(Data extracted from a collection)
※

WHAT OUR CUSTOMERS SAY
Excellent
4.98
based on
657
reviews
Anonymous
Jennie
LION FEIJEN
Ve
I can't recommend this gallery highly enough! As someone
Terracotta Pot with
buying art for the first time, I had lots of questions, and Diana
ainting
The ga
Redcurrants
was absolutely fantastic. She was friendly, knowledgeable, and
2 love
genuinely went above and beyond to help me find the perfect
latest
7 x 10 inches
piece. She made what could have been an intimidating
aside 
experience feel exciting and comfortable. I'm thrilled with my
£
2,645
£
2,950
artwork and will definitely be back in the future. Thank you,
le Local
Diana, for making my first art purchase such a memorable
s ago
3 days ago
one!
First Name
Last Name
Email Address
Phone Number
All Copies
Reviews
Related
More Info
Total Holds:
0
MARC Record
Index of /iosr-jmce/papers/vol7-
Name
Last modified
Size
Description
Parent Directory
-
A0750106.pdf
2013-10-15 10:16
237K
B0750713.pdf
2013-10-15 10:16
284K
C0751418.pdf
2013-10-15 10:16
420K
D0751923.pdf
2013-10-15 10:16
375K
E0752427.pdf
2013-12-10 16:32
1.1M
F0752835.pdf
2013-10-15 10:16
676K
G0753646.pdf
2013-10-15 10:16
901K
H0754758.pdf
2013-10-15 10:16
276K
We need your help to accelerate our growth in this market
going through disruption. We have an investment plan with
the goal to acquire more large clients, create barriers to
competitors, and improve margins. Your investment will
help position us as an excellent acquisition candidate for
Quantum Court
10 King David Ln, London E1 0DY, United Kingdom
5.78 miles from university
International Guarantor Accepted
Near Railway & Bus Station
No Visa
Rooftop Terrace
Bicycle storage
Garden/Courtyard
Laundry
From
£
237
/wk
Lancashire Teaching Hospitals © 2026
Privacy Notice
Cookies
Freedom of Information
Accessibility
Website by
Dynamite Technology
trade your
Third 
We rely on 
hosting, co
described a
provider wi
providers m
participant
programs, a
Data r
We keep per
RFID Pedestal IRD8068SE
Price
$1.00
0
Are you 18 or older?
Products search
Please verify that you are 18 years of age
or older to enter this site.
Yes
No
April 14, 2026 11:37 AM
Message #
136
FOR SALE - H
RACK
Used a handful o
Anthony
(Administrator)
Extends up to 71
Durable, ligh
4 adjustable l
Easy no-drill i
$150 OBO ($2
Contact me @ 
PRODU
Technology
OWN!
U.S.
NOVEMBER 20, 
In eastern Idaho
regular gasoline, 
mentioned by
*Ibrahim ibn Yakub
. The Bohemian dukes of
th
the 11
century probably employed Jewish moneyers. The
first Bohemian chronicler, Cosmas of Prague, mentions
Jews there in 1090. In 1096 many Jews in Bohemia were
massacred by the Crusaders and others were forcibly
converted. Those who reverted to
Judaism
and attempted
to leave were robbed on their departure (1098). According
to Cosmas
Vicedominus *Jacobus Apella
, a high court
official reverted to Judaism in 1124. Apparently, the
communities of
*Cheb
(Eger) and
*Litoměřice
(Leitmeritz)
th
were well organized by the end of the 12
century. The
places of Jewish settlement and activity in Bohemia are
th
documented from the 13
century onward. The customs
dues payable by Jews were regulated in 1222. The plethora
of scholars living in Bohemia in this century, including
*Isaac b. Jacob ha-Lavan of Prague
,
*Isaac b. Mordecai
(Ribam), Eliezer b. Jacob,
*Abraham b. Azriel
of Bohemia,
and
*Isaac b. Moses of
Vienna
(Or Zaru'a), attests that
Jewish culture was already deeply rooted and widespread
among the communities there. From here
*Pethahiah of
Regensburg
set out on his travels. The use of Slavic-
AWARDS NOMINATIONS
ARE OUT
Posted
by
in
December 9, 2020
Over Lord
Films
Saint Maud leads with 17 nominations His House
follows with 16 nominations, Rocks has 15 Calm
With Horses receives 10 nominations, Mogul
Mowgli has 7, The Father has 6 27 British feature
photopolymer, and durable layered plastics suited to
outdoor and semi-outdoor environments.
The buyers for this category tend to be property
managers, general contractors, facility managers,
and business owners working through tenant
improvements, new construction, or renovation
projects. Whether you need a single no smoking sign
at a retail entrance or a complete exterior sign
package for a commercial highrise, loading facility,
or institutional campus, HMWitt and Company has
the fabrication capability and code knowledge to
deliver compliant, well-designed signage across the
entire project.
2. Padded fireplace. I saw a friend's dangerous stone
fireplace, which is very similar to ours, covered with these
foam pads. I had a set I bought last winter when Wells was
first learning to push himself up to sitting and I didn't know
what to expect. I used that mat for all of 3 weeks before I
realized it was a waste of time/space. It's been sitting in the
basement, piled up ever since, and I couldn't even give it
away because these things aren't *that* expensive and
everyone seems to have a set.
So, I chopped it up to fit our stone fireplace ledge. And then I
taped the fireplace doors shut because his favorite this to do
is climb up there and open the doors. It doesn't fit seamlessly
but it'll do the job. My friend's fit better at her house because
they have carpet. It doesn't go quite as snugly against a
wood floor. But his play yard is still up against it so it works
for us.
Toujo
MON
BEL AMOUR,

※

▶ _HOW TO COMPLETE THIS TASK_: From the entries, work out how many lines include the word "Cosmas", answering with the number only.

▶ _RESPONSE BELOW_: 2